The six-nation Gulf Cooperation Council, a group of Gulf Arab states, has come up with a plan to ease Saleh out of office, a move that would placate widespread anti-government sentiment in the impoverished Arab nation.
The official said Salehwants to make sure he consults senior party officials before he would sign a power transfer deal.
Saleh and other top Yemeni officials were badly injured in June during an assassination attempt on the presidential palace amid a tribal revolt against his 32-year rule.
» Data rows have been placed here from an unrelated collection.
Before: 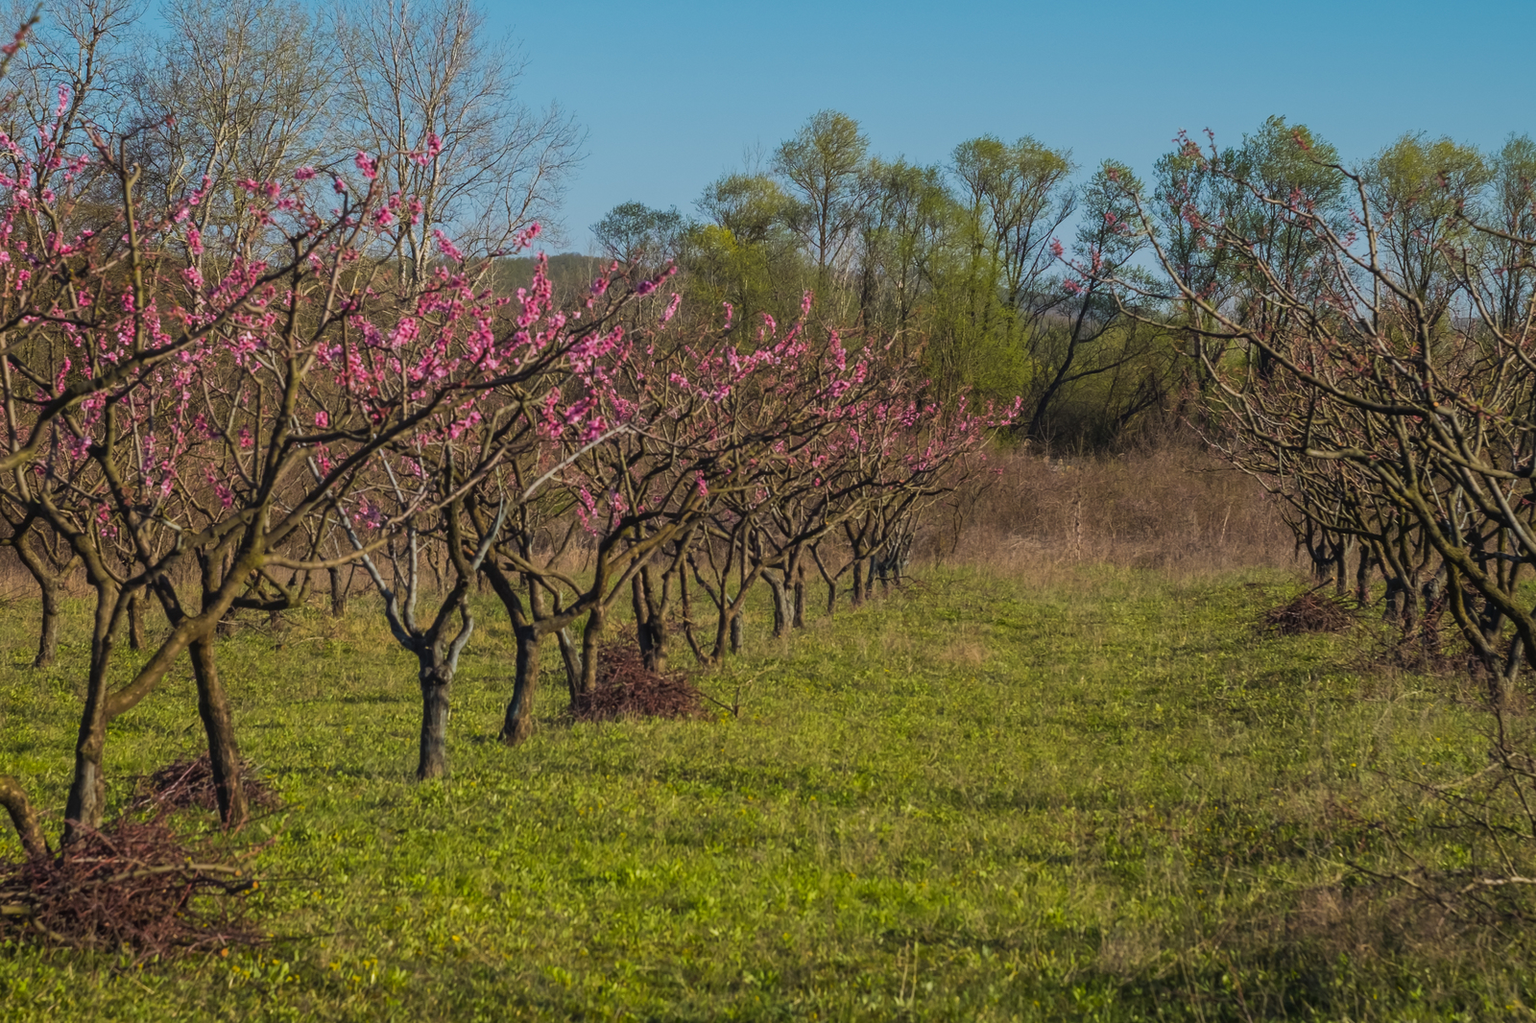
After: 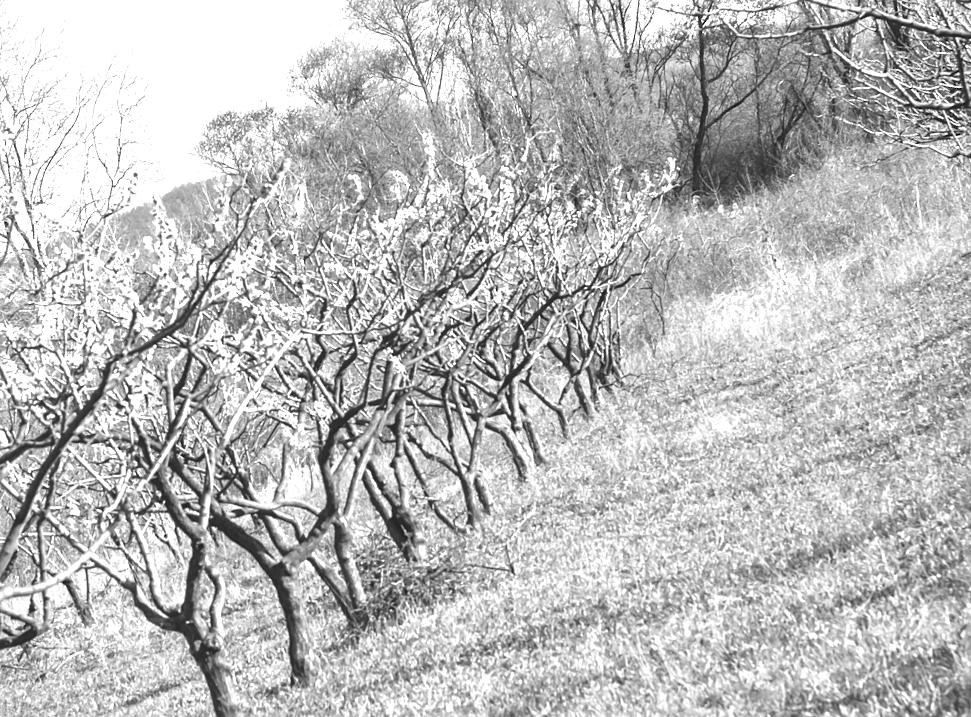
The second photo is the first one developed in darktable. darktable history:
sharpen: amount 0.217
exposure: black level correction 0, exposure 2.14 EV, compensate highlight preservation false
crop and rotate: angle 20.89°, left 6.949%, right 3.787%, bottom 1.066%
tone equalizer: smoothing diameter 2.07%, edges refinement/feathering 19.89, mask exposure compensation -1.57 EV, filter diffusion 5
color balance rgb: perceptual saturation grading › global saturation 20%, perceptual saturation grading › highlights -25.868%, perceptual saturation grading › shadows 25.71%, global vibrance 14.747%
color zones: curves: ch0 [(0.004, 0.588) (0.116, 0.636) (0.259, 0.476) (0.423, 0.464) (0.75, 0.5)]; ch1 [(0, 0) (0.143, 0) (0.286, 0) (0.429, 0) (0.571, 0) (0.714, 0) (0.857, 0)]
Saleh was taken to Saudi Arabia for treatment.
SABA reported on Thursday that the party officials congratulated Saleh and others for their recovery and on the advent of the holy month of Ramadan.
The president and the others reviewed conditions in Saudi Arabia and touched on the Security Council statement, SABA reported.
Saleh underscored the GPC's commitment for ways to solve disagreements with the opposition.
"He underlined the significance of keeping on the positive dealing with the Gulf initiative and to look for the appropriate mechanism to be carried out and to ensure peaceful and smooth transfer of power in accordance with the constitution," SABA said.
Yemen has endured months of protests and militant violence.
Protests against Saleh began in January after the successful uprising in Tunisia triggered regionwide reform movements. The protests led to open street battles after Saleh balked at the political transition deal.
At the same time, the government has also faced off with Islamic militants, including the al Qaeda wing in Yemen, regarded by analysts as a potent and dangerous group.
Saleh had been discharged from a military hospital, but it was not clear when he would return to Yemen.
Saleh's vice president, Vice President Abed Rabbo Mansour Hadi, has been running the government since then.